# Moving files from computer to external drive



## dovbaer (Oct 10, 2019)

I've done this before, but now I get an error message: 

Could not complete the folder move. Folder named "XYZ" could not be created.

Am using LR Classic on a Mac. Recent upgrades. I actually drag the folder from my internal drive to my external one, and get the above message.


----------



## Paul McFarlane (Oct 10, 2019)

Is there a folder already existing on the destination drive with that name? That would cause it (need to look using Finder to check)


----------



## dovbaer (Oct 10, 2019)

No folder of that name exists on the destination drive. to double-check, I changed the name of the folder I was moving. Same result, same message.


----------



## dovbaer (Oct 11, 2019)

Any other suggestions out there?


----------



## Johan Elzenga (Oct 11, 2019)

Could be a permissions issue, although that is rare for an external drive. This isn't an external drive used by Time Machine as well?


----------



## dovbaer (Oct 11, 2019)

Permissions are not a problem to my knowledge. Have been doing this for years with no changes to settings of EHD.


----------



## Johan Elzenga (Oct 11, 2019)

This isn't an external drive used by Time Machine as well?


----------



## dovbaer (Oct 12, 2019)

No. Just a regular external hard drive. Only use it to back up and store photos. Any other thoughts?


----------



## Hal P Anderson (Oct 12, 2019)

Can you drag a test folder to the destination drive using Finder?


----------



## dovbaer (Oct 13, 2019)

Hal P Anderson said:


> Can you drag a test folder to the destination drive using Finder?
> 
> 
> Hal P Anderson said:
> ...

═══

> **QUESTIONS TO ANSWER**
**A.** Quote the part of the external drive thread from "# Moving files" to "the above message.".
**B.** According to the external drive thread, what program and computer is dovbaer using?
The lines that come next are separate material, not part of the thread.

> **Pixel coordinate listings**
═══

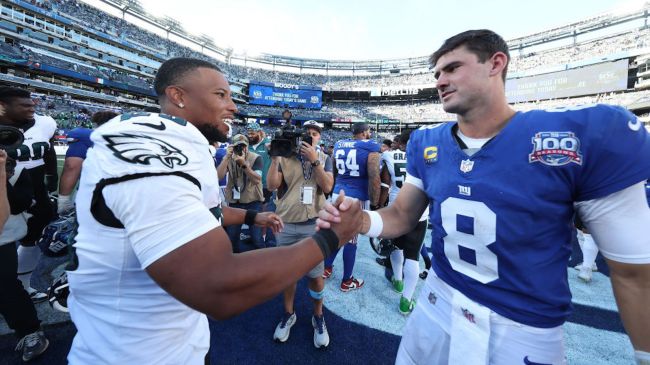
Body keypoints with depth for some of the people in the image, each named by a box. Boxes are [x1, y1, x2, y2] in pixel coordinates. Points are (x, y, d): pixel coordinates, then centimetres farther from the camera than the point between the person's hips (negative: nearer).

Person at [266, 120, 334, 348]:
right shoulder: (284, 156, 2)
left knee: (315, 274, 9)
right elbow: (271, 186, -7)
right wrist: (274, 159, -16)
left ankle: (318, 317, 33)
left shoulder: (324, 158, 5)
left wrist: (314, 160, -17)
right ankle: (288, 314, 38)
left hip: (313, 224, 0)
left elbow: (327, 187, -11)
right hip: (286, 224, 1)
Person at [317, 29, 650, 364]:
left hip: (526, 333, -2)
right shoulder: (425, 144, -6)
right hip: (437, 308, 4)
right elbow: (402, 216, 0)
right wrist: (360, 221, -20)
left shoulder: (586, 134, -17)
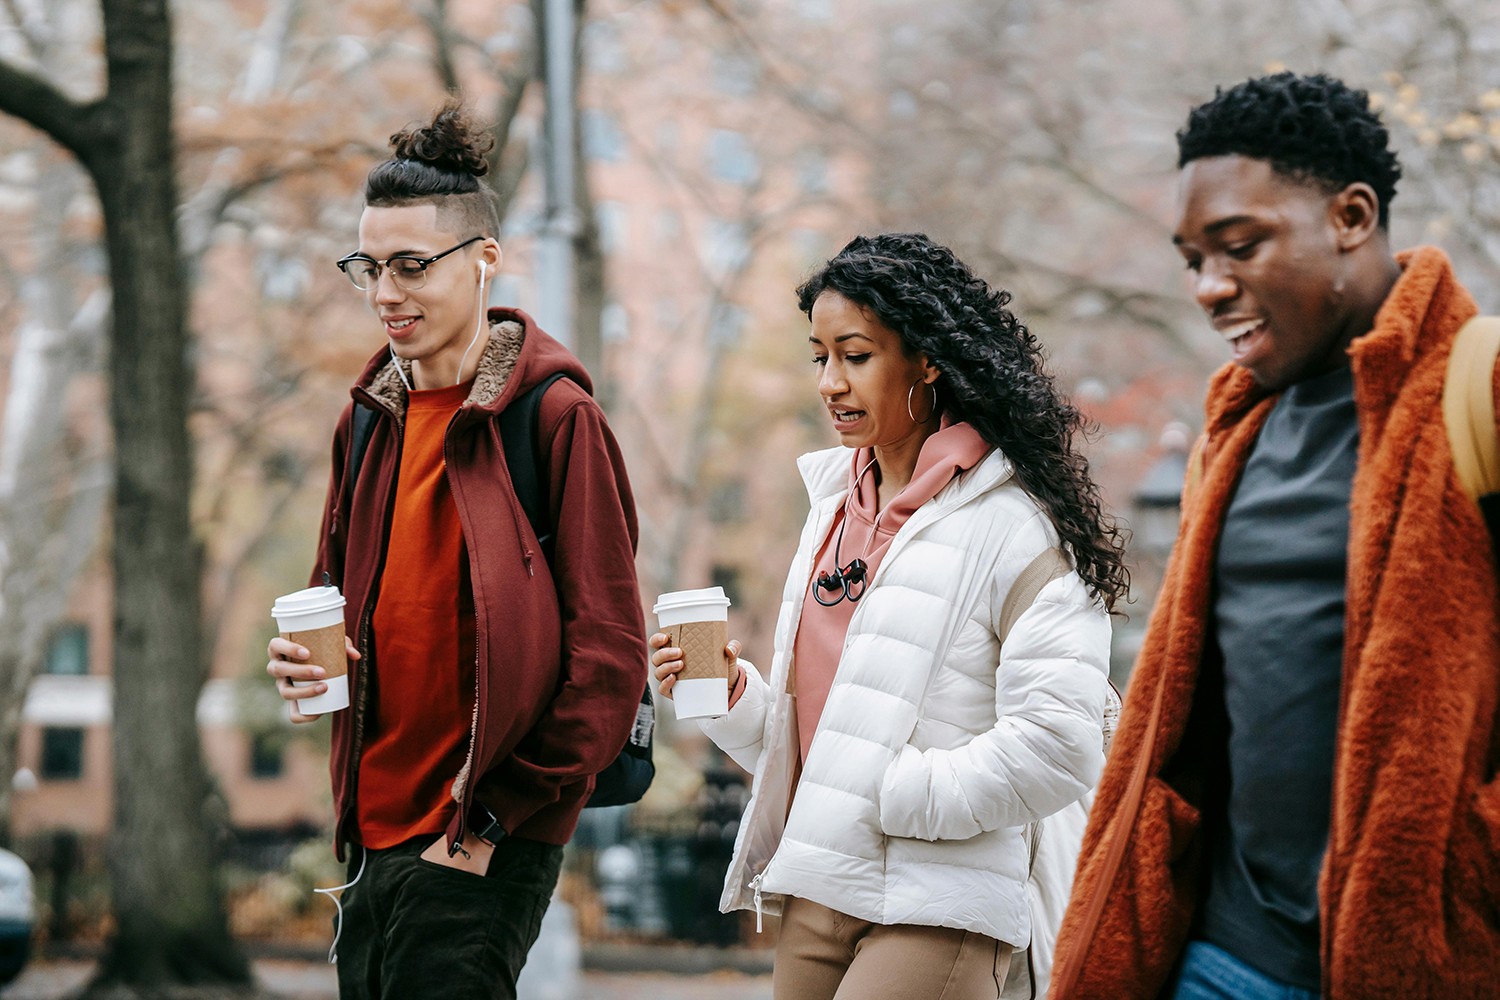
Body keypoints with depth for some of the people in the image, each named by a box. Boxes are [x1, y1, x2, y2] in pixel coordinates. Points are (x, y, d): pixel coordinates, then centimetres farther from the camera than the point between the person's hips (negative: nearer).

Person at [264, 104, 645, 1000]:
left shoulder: (557, 416, -9)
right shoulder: (370, 419, 12)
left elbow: (608, 656, -11)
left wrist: (493, 822, -13)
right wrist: (306, 656, 1)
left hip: (484, 847, -7)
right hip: (375, 832, 7)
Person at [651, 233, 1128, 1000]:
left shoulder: (1013, 523, -8)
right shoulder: (833, 508, 16)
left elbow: (1056, 747, -17)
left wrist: (892, 794, -14)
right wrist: (733, 698, 0)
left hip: (935, 912, -7)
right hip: (813, 902, 7)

═══

> **WRITTEN ANSWERS**
**A.**
# Moving files from computer to external drive



## dovbaer (Oct 10, 2019)

I've done this before, but now I get an error message: 

Could not complete the folder move. Folder named "XYZ" could not be created.

Am using LR Classic on a Mac. Recent upgrades. I actually drag the folder from my internal drive to my external one, and get the above message.

**B.** LR Classic on a Mac.